-- TASK PROMPT --
Decide whether each statement below agrees with the text on The New Cars. Answer yes or no for each, quoting the deciding words of the text.
1. The New Cars released their first single, "Not Tonight," in March 2006.
2. Clem Burke of Blondie completed the final lineup of The New Cars.
3. Ralph Schuckett replaced Roger Powell for the AWATS Live shows in December 2009.

-- TEXT SHOWN --
---+---

In late 2005, rumors began circulating that the influential Boston-based band The Cars were planning to re-form despite bass player Benjamin Orr's death and the oft-mentioned refusal of former lead singer Ric Ocasek to even consider any reunion. Soon the rumors mentioned that Rundgren had joined Elliot Easton and Greg Hawkes in rehearsals for a possible new Cars lineup. Initial speculation pointed to The New Cars being fleshed out with Clem Burke of Blondie and Art Alexakis of Everclear. Eventually it was revealed that The New Cars were to complete their lineup with veteran bass player and former Rundgren bandmate Kasim Sulton and studio drummer Prairie Prince of The Tubes, who had played on XTC's Rundgren-produced Skylarking and who has recorded and toured with Rundgren.
In early 2006, the new lineup played a few private shows for industry professionals, played live on The Tonight Show and made other media appearances before commencing a 2006 summer tour with the re-formed Blondie.
Rundgren has referred to the project as "an opportunity ... for me to pay my bills, play to a larger audience, work with musicians I know and like, and ideally have some fun for a year."
The New Cars' first single, "Not Tonight," was released on March 20, 2006. A portion of the song is featured on a promotional teaser for the band online. A live album/greatest hits collection, The New Cars: It's Alive, was released in June, 2006. The album includes classic Cars songs (and two Rundgren hits) recorded live plus three new studio tracks.
In December 2009, Rundgren once again took the AWATS Live show on the road with four shows in California. Roger Powell returned to his real job in the computer/software industry and was replaced by Ralph Schuckett, who played keyboards on the studio recording of the original album.

---+---

[Extracted data entries]
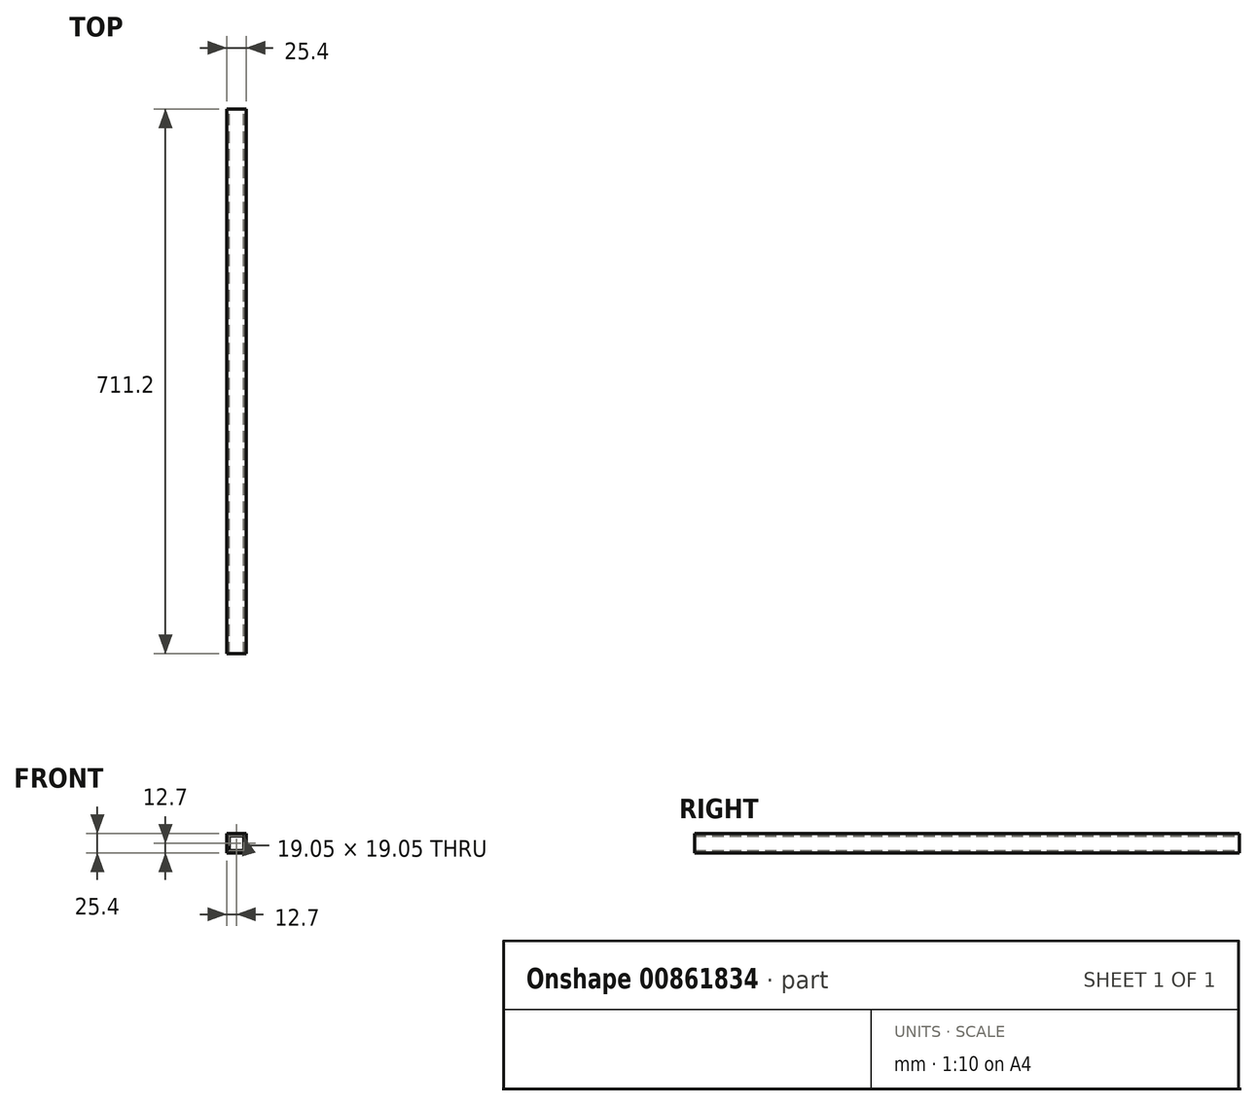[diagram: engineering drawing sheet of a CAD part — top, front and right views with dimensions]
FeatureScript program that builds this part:
annotation { "Feature Type Name" : "Feature", "Feature Type Description" : "" }
export const myFeature = defineFeature(function(context is Context, id is Id, definition is map)
    precondition{}
    {
        {
            var Q0;
            Q0=qCreatedBy(makeId("Front.planeOp"),FACE);
            var sketch = newSketch(context, id + "F0", { "sketchPlane" : qUnion([Q0])});
            skLineSegment(sketch, "E0.bottom", {"start": v(12.7, 12.7) * mm, "end": v(-12.7, 12.7) * mm});
            skLineSegment(sketch, "E0.top", {"start": v(12.7, -12.7) * mm, "end": v(-12.7, -12.7) * mm});
            skLineSegment(sketch, "E0.left", {"start": v(12.7, 12.7) * mm, "end": v(12.7, -12.7) * mm});
            skLineSegment(sketch, "E0.right", {"start": v(-12.7, 12.7) * mm, "end": v(-12.7, -12.7) * mm});
            skPoint(sketch, "E0.middle", {"position": v(0, 0) * mm});
            skLineSegment(sketch, "E1.bottom", {"start": v(9.53, 9.53) * mm, "end": v(-9.52, 9.53) * mm});
            skLineSegment(sketch, "E1.top", {"start": v(9.52, -9.53) * mm, "end": v(-9.53, -9.53) * mm});
            skLineSegment(sketch, "E1.left", {"start": v(9.53, 9.53) * mm, "end": v(9.53, -9.53) * mm});
            skLineSegment(sketch, "E1.right", {"start": v(-9.53, 9.53) * mm, "end": v(-9.53, -9.53) * mm});
            skSolve(sketch);
        }
        {
            var Q0;
            Q0=makeQuery(id+"F0.imprint","IMPRINT",FACE,{"disambiguationData":[TD([[makeQuery(id+"F0.imprint","IMPRINT",EDGE,{"derivedFrom":sQuery(id+"F0.wireOp",EDGE,"E0.bottom")}),1.0]])]});
            extrude(context, id + "F1", {"entities" : qUnion([Q0]), "depth" : 711.2 * mm, "offsetDistance" : 25.4 * mm, "symmetric" : true});
        }
    });
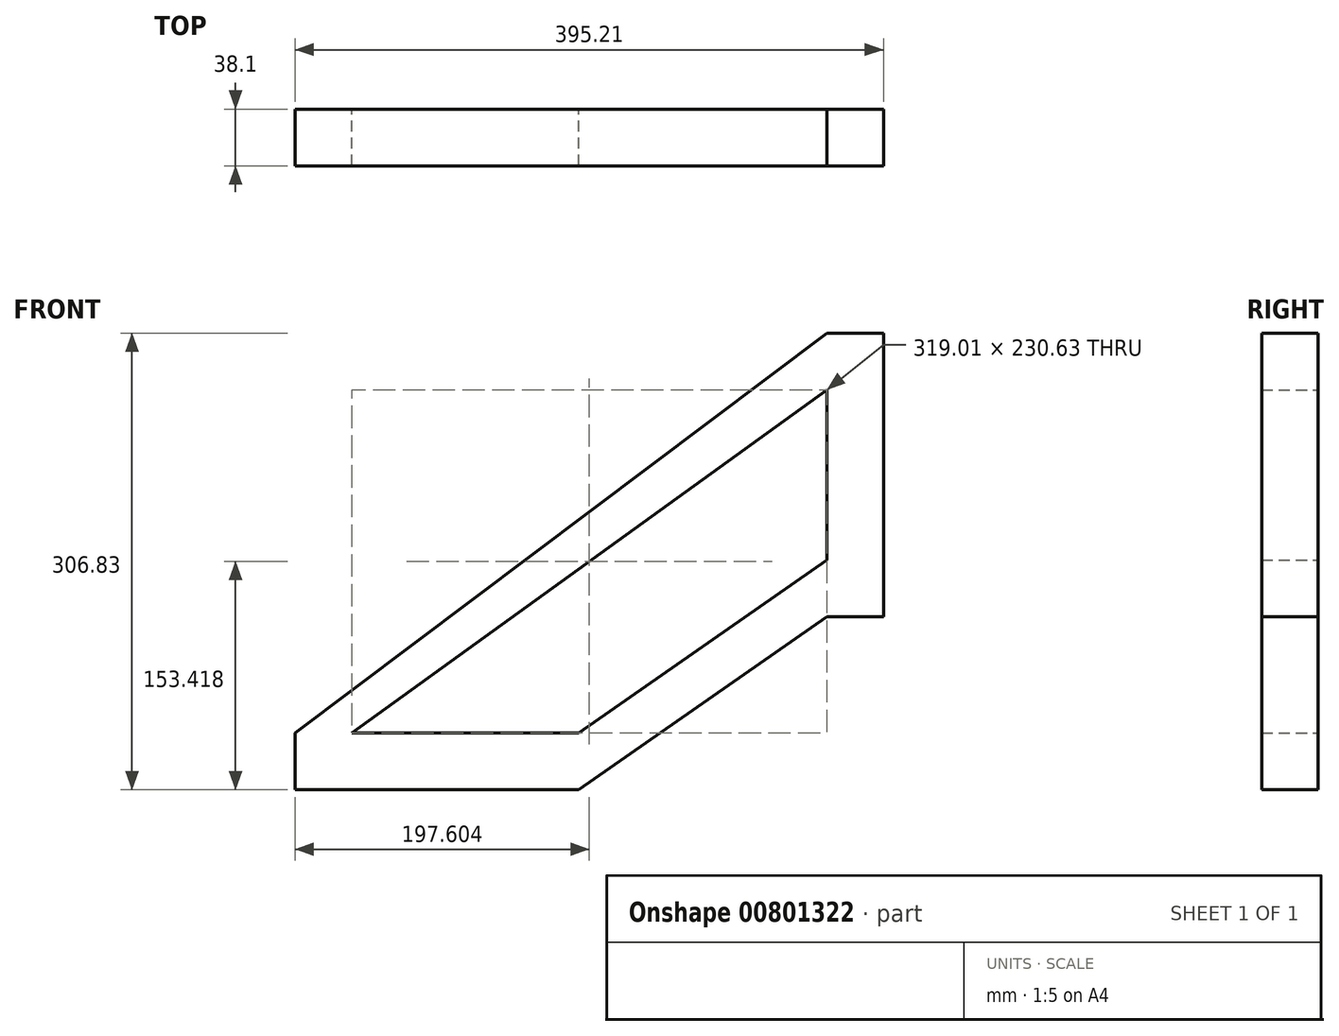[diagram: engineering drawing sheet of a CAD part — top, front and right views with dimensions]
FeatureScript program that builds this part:
annotation { "Feature Type Name" : "Feature", "Feature Type Description" : "" }
export const myFeature = defineFeature(function(context is Context, id is Id, definition is map)
    precondition{}
    {
        {
            var Q0;
            Q0=qCreatedBy(makeId("Front.planeOp"),FACE);
            var sketch = newSketch(context, id + "F0", { "sketchPlane" : qUnion([Q0])});
            skLineSegment(sketch, "E0", {"start": v(-152.4, -6.57) * mm, "end": v(0, -6.57) * mm});
            skLineSegment(sketch, "E1", {"start": v(0, -6.57) * mm, "end": v(0, 31.53) * mm});
            skLineSegment(sketch, "E2", {"start": v(0, 31.53) * mm, "end": v(-152.4, 31.53) * mm});
            skLineSegment(sketch, "E3", {"start": v(-152.4, 31.53) * mm, "end": v(-152.4, -6.57) * mm});
            skLineSegment(sketch, "E4", {"start": v(0, 31.53) * mm, "end": v(166.6, 147.86) * mm});
            skLineSegment(sketch, "E5", {"start": v(166.6, 147.86) * mm, "end": v(166.6, 109.76) * mm});
            skLineSegment(sketch, "E6", {"start": v(166.6, 109.76) * mm, "end": v(0, -6.57) * mm});
            skLineSegment(sketch, "E7", {"start": v(166.6, 109.76) * mm, "end": v(204.7, 109.76) * mm});
            skLineSegment(sketch, "E8", {"start": v(204.7, 109.76) * mm, "end": v(204.7, 262.16) * mm});
            skLineSegment(sketch, "E9", {"start": v(204.7, 262.16) * mm, "end": v(166.6, 262.16) * mm});
            skLineSegment(sketch, "E10", {"start": v(166.6, 262.16) * mm, "end": v(166.6, 147.86) * mm});
            skLineSegment(sketch, "E11", {"start": v(-152.4, 31.53) * mm, "end": v(-190.5, 31.53) * mm});
            skLineSegment(sketch, "E12", {"start": v(-190.5, 31.53) * mm, "end": v(-190.5, -6.57) * mm});
            skLineSegment(sketch, "E13", {"start": v(-190.5, -6.57) * mm, "end": v(-152.4, -6.57) * mm});
            skLineSegment(sketch, "E14", {"start": v(166.6, 262.16) * mm, "end": v(166.6, 300.26) * mm});
            skLineSegment(sketch, "E15", {"start": v(166.6, 300.26) * mm, "end": v(204.7, 300.26) * mm});
            skLineSegment(sketch, "E16", {"start": v(204.7, 300.26) * mm, "end": v(204.7, 262.16) * mm});
            skLineSegment(sketch, "E17", {"start": v(166.6, 300.26) * mm, "end": v(-190.5, 31.53) * mm});
            skLineSegment(sketch, "E18", {"start": v(-152.4, 31.53) * mm, "end": v(166.6, 262.16) * mm});
            skSolve(sketch);
        }
        {
            var Q0;
            Q0=makeQuery(id+"F0.imprint","IMPRINT",FACE,{"disambiguationData":[TD([[makeQuery(id+"F0.imprint","IMPRINT",EDGE,{"derivedFrom":sQuery(id+"F0.wireOp",EDGE,"E11")}),-1.0]])]});
            extrude(context, id + "F1", {"entities" : qUnion([Q0]), "depth" : 38.1 * mm, "offsetDistance" : 25.4 * mm});
        }
        {
            var Q0;
            Q0 = qSketchRegion(id + "F0", true);
            extrude(context, id + "F2", {"entities" : qUnion([Q0]), "operationType" : NewBodyOperationType.ADD, "depth" : 38.1 * mm, "offsetDistance" : 25.4 * mm});
        }
    });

---+---

-- WRITTEN SOLUTION --
1. Yes: "The New Cars' first single, "Not Tonight," was released on March 20, 2006."
2. No: "Eventually it was revealed that The New Cars were to complete their lineup with veteran bass player and former Rundgren bandmate Kasim Sulton and studio drummer Prairie Prince of The Tubes"
3. Yes: "Roger Powell returned to his real job in the computer/software industry and was replaced by Ralph Schuckett"